Why are we giving so much space to the automobile then?

At 9:26 PM, Anonymous Anonymous said...

Judging from who is now using parks and open space areas, pet dogs are the new "children" of San Franciscans. Parks and playgrounds were where children could have their own space, but now it seems it is all about pets with hardly a child in site.

At 10:03 PM, Anonymous Anonymous said...

Anonymous, you're an idiot. We need more space for cars so parents can drive their children to their private schools far from their homes.

At 9:25 AM, Anonymous Anonymous said...

This story is crap.

People out in the burbs have backyards where their kids play alone. In the city you go to the parks - San Francisco has a lot of awesome, huge parks - where kids play with other kids.

Kids in Palo Alto end up sitting in the mini-van and being shuttled to the Academy of Sciences, Exploratorium, Zoo, Golden Gate Park, Giants games, whatever. So they do it maybe every other month. Kids in SF get to do those things every day. And they walk to these things. Kids in SF have a far lower rate of obesity than suburban kids.

The schools in SF have made a massive turnaround. This is a mixed blessing, it's happening because the city is gentrifying to the point where the rich have taken over the public schools. To the opposite, people with less money have fled to the suburbs and the quality of schools out there are getting worse, especially in lower income areas with high percentages of ESL students. Note that the head of just gave a couple of million dollars to SFUSD - that's not happening for San Mateo.

At 9:27 AM, Anonymous Anonymous said...

The only reason families are leaving SF is that it's harder to have a 4 person family with one income (or two incomes but pay childcare) and compete financially with 3 high income single people who want to live in that same housing unit.

The only solution to that problem is more high density housing of the type that will appeal to single people so that the families can stay in the SFR's.

At 2:25 PM, Blogger Rob Anderson said...

And then housing prices will go down, and, most implausibly of all, there will be no impact on the traffic and the city's neighborhoods! We're getting into the we-had-to-destroy-the-village-to-save-it territory here.

At 3:56 PM, Anonymous Anonymous said...

I still feel like my proposal to pave Golden Gate Park and turn it into free parking is not getting a fair hearing. Rob, is there some way I could bring it up? Any tips about who in the city I could talk to?

At 7:30 PM, Anonymous Anonymous said...

Housing prices going down is good.

Even if it increased traffic, it would be worth it.

At 9:06 AM, Blogger Rob Anderson said...

There's no reason to think that housing prices will go down. We'll just get more traffic.

At 12:44 PM, Anonymous Anonymous said...

Rob Anderson writes...

"And then housing prices will go down"

And then he writes..

"There's no reason to think that housing prices will go down"

At 12:46 PM, Blogger Rob Anderson said...

That was irony, moron.

"People out in the burbs have backyards where their kids play alone. In the city you go to the parks---San Francisco has a lot of awesome, huge parks---where kids play with other kids."

Bullshit. Parents would have to take their children to a park. No sensible parents where I live---near the intersection of McAllister and Scott---allow their children to go unsupervised to Alamo Square a block away.

* Data section:
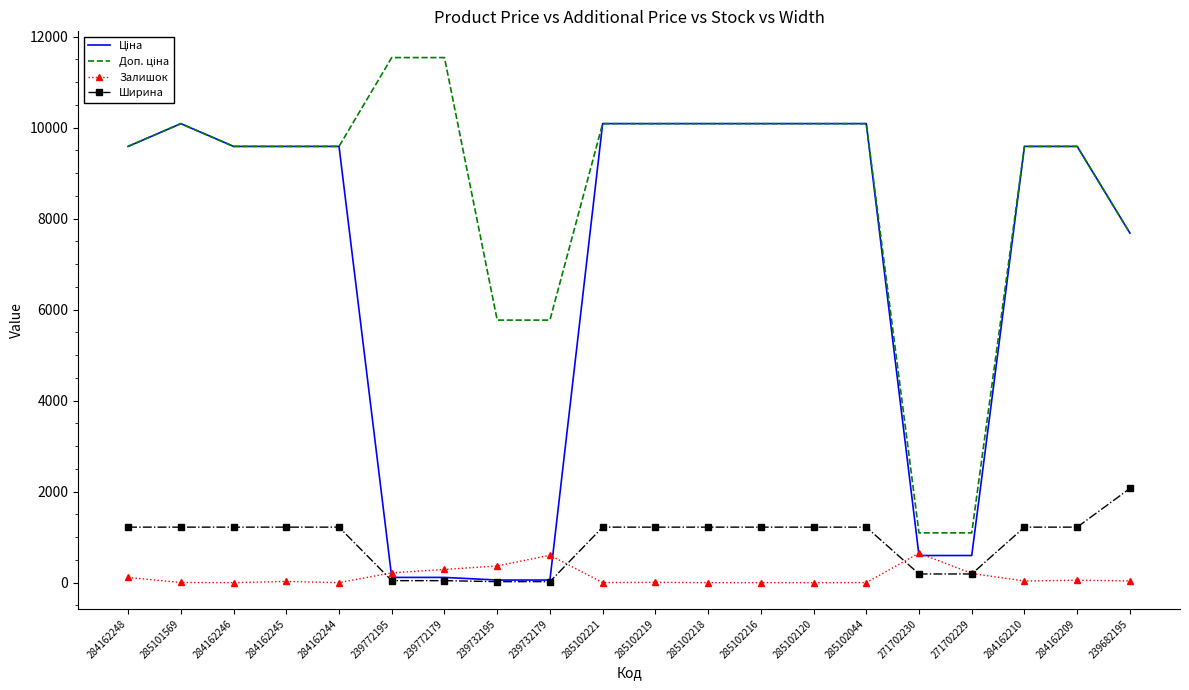

What is the maximum value shown in the chart?

11537.0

* Instructions:
a - In the comment thread, can you repeat the part that opens with the words containing "At 9:27 AM, Anonymous Anonymous" and closes with "in the SFR's.", changing "high density housing" to "multifamily housing"?
b - According to the commenter posting at 9:27 AM in the comment thread, why are families leaving SF?
c - Could you condense the paragraph of the comment thread that begins "Kids in Palo Alto end up" into a short bulleted list that keeps its main facts?

* Written responses:
a -
At 9:27 AM, Anonymous Anonymous said...

The only reason families are leaving SF is that it's harder to have a 4 person family with one income (or two incomes but pay childcare) and compete financially with 3 high income single people who want to live in that same housing unit.

The only solution to that problem is more multifamily housing of the type that will appeal to single people so that the families can stay in the SFR's.

b - It is harder for a four-person family with one income, or with two incomes but paying for childcare, to compete financially for the same housing unit against three high-income single people.

c -
- Kids in Palo Alto get driven in a mini-van to places like the Academy of Sciences, Exploratorium, Zoo, Golden Gate Park, and Giants games, maybe every other month.
- Kids in SF get to do those things every day, and they walk there.
- Kids in SF have a far lower obesity rate than suburban kids.